Growth Not Good Enough: Chinese City Changes the Rules – China Real Time Report – WSJ

Fast growth is no longer the fast track on the official career path.  At least that’s what the city of Shenyang is trying to tell its Communist Party cadres.

According to the People’s Daily, the Shenyang government is changing its rating system for officials, lowering the scores for economic development and GDP growth while adding points for “reform and innovation” and  environmental protection (in Chinese).

Shenyang, the capital of Liaoning province and the largest city in northeastern China, used to be the home of the nation’s iron and steel industry and was best known for its forest of smokestacks and chimneys. Now the city is hoping to reduce its dependence on heavy industry and erase its reputation for soot and smog.

The newspaper said that “food and drug safety” and “public health and safety” will be added to improving people’s livelihood, increasing employment and ensuring housing security in the calculations of which officials get promoted – and which fall behind.

An official at the municipal government confirmed that the change had been made though he was unable to provide further details on the actual scoring system.

China’s Communist Party chief Xi Jinping said in November last year that China could no longer “choose its heroes according to economic growth records alone.” Improvements in daily life, social progress, environmental protection and other indicators all had to be taken into account, he added.

§ TASK ITEM
In the report on Shenyang's rating system for officials, which scores is the city government lowering?

§ PROVIDED RECORDS
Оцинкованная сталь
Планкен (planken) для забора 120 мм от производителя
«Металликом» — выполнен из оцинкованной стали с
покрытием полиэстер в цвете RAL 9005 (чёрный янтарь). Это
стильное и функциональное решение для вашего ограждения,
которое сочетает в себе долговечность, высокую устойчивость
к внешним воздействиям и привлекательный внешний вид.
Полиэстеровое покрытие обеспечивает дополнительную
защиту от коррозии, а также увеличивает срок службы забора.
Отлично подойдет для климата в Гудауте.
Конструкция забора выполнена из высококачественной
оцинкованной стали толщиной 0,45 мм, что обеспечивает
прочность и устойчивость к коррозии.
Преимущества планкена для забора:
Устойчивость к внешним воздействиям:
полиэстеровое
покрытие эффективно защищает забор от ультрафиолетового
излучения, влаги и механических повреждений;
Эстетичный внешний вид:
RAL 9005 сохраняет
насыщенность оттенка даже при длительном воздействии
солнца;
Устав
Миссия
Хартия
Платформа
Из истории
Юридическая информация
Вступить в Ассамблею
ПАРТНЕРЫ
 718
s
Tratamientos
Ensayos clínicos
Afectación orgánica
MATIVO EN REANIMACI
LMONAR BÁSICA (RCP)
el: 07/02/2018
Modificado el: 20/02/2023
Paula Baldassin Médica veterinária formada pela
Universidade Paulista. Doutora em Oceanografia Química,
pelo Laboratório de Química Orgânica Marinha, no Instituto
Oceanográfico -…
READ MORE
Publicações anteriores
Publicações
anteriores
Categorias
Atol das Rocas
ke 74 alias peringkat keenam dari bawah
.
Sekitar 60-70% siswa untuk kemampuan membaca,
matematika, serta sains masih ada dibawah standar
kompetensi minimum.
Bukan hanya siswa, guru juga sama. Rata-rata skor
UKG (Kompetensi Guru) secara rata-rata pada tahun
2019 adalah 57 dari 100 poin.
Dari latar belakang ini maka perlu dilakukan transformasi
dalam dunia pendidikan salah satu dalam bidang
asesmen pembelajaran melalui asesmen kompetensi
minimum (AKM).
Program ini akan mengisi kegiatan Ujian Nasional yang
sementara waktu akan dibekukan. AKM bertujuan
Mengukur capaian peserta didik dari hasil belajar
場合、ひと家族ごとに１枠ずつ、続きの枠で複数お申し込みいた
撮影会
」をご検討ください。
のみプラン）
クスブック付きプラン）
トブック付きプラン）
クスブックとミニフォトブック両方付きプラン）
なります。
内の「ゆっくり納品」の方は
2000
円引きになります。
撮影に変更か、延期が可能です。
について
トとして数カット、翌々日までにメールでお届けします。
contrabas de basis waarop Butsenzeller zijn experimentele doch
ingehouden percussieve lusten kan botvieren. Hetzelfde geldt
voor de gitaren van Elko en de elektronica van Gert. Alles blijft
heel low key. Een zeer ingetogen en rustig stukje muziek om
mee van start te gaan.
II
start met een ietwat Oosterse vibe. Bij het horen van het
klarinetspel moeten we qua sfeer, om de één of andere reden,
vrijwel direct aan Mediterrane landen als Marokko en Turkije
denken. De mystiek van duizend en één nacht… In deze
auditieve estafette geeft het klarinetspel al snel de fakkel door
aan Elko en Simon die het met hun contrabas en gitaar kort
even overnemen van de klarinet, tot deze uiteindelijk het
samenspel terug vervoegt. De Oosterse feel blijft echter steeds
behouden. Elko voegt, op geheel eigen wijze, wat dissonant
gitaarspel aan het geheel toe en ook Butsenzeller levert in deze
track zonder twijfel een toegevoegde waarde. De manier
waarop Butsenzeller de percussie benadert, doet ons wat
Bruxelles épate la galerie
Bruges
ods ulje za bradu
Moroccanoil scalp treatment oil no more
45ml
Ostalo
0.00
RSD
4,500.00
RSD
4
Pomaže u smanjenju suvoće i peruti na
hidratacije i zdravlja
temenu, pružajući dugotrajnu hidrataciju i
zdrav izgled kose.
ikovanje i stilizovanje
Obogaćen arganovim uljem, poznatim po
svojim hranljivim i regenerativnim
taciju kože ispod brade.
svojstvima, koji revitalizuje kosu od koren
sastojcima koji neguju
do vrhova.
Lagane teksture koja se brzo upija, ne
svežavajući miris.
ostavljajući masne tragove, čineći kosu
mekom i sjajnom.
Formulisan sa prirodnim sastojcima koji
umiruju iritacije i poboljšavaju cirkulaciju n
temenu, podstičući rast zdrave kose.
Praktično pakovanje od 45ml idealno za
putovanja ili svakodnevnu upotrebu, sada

§ TASK ANSWER
The scores for economic development and GDP growth.